• WHAT IS EXPECTED
Please show every line in the listing below that contains the string "firstfret".

Extracted records
------------------------
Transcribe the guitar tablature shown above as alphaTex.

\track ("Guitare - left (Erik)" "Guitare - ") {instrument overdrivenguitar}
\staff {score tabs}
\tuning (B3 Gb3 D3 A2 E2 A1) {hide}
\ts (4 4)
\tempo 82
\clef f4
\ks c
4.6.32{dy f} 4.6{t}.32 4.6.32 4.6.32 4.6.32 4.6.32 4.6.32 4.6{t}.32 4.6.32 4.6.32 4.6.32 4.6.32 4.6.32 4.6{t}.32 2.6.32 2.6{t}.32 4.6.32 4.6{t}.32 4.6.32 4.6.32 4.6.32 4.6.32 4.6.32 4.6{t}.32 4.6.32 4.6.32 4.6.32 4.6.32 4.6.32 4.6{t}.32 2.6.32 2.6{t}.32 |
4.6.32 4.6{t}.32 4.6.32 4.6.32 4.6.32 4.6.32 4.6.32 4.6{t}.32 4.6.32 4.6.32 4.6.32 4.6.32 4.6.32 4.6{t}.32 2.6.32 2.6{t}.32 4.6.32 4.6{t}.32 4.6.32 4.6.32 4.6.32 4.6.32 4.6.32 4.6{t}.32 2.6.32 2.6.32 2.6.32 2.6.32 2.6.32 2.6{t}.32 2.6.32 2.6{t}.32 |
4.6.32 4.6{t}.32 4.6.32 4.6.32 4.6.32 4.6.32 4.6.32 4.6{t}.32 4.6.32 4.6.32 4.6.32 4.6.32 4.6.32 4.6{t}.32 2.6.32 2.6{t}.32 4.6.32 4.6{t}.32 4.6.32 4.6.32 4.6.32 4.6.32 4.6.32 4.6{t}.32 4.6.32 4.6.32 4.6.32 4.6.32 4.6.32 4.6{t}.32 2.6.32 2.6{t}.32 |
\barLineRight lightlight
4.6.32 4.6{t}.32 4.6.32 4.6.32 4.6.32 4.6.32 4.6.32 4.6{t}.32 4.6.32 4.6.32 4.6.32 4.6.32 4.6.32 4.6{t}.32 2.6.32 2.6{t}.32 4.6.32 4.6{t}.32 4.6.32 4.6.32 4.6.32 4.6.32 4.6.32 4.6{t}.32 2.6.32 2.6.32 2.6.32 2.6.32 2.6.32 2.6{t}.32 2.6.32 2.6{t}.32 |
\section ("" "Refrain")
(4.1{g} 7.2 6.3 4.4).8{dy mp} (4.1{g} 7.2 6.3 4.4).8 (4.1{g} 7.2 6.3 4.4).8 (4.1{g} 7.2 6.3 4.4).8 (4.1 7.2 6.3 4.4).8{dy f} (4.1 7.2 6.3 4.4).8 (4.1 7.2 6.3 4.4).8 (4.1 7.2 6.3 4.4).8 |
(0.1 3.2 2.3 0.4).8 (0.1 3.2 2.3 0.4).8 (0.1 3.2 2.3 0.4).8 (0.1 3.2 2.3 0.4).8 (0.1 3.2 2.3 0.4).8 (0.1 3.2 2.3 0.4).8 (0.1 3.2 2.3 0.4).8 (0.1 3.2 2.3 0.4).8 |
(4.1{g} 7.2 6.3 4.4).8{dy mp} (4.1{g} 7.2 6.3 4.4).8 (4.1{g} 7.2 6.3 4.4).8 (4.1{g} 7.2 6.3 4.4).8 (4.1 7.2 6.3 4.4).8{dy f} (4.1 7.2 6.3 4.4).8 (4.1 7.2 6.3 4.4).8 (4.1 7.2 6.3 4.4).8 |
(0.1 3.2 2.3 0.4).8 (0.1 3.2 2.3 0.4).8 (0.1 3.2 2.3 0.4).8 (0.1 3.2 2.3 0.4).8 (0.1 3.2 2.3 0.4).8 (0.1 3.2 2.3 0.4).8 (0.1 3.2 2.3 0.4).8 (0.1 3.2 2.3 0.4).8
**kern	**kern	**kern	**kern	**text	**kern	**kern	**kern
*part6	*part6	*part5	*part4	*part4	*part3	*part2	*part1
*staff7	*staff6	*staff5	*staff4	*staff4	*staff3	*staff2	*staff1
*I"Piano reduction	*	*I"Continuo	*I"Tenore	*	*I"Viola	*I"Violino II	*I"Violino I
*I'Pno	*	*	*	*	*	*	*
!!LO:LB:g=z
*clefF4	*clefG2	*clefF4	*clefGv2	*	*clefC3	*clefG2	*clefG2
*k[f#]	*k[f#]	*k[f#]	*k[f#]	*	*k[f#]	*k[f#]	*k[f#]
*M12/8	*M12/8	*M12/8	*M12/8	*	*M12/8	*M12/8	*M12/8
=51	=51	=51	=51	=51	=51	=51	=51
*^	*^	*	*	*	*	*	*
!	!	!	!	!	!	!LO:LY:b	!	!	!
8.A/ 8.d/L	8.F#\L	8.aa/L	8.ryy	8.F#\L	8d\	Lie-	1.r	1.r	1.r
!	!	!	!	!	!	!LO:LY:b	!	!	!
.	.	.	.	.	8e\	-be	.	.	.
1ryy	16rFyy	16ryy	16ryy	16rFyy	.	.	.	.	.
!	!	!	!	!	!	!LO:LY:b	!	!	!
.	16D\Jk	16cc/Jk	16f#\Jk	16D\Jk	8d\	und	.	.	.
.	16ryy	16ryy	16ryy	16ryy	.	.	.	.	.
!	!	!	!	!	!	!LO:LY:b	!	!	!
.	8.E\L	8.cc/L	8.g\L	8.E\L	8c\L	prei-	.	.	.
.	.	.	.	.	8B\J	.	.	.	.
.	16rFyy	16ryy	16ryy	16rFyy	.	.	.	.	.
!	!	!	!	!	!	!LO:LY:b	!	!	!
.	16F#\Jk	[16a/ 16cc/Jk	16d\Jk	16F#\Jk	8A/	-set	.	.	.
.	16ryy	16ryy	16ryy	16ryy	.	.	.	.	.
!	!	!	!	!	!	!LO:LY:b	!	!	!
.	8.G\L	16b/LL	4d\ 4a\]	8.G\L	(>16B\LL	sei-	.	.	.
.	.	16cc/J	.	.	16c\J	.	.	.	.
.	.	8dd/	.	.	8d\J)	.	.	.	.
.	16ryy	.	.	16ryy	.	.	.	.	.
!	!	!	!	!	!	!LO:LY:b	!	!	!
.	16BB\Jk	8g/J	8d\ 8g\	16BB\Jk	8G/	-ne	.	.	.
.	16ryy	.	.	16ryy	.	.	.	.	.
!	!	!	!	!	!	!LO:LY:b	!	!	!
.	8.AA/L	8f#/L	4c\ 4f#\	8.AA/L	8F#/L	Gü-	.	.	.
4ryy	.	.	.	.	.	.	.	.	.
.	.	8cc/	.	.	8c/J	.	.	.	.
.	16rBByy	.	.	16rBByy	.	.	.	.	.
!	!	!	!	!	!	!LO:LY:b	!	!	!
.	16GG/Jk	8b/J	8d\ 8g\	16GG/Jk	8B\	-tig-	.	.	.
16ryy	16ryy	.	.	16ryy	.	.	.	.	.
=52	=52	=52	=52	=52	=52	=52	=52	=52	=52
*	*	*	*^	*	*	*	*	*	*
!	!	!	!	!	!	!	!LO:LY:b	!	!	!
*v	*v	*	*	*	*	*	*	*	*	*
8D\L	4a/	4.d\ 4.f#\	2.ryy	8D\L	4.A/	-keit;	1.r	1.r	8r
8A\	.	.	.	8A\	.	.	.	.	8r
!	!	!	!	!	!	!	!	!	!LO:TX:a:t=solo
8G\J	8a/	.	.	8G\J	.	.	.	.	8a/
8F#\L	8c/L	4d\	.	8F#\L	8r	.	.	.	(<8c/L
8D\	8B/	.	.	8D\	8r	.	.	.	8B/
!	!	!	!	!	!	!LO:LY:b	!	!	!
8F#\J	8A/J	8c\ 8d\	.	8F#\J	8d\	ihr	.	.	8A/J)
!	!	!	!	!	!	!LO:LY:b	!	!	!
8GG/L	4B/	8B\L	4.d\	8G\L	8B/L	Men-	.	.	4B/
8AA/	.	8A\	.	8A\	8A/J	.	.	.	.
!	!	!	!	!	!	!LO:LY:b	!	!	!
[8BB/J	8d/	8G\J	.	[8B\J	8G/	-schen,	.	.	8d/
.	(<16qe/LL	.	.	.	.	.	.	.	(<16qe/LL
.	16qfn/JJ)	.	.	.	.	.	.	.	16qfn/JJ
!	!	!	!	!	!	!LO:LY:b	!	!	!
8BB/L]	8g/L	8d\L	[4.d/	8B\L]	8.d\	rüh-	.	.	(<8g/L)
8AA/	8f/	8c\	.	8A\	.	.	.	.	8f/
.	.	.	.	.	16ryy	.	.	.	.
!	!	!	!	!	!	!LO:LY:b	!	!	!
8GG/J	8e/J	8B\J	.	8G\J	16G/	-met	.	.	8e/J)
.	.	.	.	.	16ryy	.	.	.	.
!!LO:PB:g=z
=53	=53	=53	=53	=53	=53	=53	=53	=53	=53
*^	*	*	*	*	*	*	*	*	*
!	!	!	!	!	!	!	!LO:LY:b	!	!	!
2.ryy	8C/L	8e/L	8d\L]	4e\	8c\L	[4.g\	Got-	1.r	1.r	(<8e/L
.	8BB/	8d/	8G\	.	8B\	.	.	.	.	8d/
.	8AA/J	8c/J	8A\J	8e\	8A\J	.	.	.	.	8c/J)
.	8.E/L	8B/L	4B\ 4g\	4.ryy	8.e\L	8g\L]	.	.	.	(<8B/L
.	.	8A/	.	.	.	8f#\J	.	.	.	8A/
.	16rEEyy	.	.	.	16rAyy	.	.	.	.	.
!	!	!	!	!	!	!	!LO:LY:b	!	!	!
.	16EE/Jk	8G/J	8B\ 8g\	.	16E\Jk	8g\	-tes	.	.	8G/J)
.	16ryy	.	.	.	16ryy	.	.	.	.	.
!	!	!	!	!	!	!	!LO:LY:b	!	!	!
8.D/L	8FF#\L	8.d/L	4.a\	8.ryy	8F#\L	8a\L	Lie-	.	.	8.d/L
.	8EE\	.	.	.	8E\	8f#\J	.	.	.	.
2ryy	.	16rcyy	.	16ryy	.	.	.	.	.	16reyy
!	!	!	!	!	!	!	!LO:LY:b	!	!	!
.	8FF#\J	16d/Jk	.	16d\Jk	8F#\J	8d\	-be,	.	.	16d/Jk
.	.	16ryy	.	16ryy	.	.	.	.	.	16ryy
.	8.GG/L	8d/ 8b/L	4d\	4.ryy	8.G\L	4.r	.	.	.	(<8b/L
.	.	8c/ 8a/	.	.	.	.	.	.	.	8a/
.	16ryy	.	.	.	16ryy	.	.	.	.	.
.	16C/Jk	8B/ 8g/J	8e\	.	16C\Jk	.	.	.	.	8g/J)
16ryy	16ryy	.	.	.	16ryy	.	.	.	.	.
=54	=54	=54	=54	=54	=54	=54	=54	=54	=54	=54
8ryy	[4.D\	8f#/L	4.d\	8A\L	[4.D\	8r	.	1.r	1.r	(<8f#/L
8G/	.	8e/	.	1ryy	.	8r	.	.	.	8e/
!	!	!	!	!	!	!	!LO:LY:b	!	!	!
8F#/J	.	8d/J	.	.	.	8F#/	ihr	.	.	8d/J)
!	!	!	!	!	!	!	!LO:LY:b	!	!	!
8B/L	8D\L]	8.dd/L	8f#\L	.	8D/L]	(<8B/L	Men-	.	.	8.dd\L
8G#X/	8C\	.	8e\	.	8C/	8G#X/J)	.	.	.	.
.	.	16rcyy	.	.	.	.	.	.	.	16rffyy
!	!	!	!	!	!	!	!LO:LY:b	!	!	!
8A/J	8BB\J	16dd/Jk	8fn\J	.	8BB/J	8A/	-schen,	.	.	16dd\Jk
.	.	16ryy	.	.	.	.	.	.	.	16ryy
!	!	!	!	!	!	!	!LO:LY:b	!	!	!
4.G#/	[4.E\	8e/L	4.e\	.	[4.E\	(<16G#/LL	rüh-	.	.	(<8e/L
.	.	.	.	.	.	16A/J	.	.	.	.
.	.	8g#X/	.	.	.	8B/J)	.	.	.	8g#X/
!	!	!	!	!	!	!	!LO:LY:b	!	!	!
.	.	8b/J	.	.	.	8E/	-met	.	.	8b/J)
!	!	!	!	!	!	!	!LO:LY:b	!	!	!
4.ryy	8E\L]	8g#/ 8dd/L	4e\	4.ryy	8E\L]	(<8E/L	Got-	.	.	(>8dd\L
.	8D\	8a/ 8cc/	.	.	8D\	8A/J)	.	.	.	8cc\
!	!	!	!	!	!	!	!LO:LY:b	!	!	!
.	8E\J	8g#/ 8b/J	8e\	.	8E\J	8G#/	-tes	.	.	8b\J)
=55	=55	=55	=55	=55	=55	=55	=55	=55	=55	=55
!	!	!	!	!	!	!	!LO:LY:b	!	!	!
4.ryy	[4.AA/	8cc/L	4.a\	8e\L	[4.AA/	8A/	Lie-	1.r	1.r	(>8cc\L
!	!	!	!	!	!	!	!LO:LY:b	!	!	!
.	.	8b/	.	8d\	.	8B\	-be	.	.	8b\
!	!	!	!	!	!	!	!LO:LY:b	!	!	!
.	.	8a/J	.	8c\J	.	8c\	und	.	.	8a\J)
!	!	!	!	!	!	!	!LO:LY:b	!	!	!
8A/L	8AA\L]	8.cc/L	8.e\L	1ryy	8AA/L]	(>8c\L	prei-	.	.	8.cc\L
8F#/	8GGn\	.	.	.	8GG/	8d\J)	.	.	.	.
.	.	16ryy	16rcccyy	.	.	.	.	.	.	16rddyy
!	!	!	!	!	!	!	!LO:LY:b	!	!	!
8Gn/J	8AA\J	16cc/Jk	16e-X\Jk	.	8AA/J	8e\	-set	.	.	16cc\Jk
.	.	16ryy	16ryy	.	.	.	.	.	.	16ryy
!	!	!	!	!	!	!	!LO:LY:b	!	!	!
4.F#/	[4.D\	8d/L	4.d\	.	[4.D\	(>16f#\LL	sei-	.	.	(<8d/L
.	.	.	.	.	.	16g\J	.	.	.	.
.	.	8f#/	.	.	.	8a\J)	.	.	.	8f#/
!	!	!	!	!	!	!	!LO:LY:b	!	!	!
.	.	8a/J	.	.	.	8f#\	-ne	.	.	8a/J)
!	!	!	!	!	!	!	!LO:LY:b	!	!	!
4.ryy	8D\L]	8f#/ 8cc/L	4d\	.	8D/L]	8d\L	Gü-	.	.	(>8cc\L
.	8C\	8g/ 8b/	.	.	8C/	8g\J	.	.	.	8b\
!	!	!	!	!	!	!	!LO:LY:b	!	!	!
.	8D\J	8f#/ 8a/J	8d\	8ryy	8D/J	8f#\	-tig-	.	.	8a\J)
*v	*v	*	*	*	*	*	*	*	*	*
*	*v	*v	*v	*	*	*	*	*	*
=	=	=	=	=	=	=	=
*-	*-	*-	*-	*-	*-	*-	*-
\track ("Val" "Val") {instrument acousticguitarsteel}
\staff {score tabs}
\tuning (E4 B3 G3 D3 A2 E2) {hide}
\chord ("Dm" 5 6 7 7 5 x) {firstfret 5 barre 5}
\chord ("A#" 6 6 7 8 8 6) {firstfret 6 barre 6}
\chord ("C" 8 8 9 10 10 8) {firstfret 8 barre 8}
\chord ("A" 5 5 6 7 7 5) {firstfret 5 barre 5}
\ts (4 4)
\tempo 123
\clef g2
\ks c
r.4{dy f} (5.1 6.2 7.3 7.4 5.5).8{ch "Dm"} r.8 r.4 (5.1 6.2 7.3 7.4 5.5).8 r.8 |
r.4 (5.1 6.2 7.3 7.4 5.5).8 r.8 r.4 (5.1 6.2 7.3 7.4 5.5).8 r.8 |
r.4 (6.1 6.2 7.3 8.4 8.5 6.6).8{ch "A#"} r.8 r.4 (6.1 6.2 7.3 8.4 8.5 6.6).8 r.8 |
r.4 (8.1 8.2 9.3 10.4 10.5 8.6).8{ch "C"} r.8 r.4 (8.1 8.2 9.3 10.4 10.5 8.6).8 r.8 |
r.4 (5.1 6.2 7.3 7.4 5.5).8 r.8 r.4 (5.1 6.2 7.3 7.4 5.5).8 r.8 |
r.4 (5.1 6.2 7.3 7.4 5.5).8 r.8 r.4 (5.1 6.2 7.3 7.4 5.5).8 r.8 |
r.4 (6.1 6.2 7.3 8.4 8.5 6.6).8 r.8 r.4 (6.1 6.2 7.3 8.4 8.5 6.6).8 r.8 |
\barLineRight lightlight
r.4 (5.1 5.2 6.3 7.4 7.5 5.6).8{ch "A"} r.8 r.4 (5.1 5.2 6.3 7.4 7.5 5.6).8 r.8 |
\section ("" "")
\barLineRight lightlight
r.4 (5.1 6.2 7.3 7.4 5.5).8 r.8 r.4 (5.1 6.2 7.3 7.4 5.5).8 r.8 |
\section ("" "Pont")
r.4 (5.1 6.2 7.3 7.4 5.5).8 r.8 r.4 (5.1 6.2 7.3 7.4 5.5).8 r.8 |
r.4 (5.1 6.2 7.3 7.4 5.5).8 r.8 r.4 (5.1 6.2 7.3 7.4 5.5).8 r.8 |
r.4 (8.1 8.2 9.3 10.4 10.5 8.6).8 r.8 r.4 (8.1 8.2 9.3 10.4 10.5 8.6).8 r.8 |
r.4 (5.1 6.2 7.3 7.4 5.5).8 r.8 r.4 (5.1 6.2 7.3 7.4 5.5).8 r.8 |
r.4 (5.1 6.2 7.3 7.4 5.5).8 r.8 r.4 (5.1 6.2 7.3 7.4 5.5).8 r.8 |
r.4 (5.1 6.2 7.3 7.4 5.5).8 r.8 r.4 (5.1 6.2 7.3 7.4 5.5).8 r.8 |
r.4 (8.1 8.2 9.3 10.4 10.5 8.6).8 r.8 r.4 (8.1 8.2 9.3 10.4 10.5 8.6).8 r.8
------------------------
• ANSWER TO THE TASK
\chord ("Dm" 5 6 7 7 5 x) {firstfret 5 barre 5}
\chord ("A#" 6 6 7 8 8 6) {firstfret 6 barre 6}
\chord ("C" 8 8 9 10 10 8) {firstfret 8 barre 8}
\chord ("A" 5 5 6 7 7 5) {firstfret 5 barre 5}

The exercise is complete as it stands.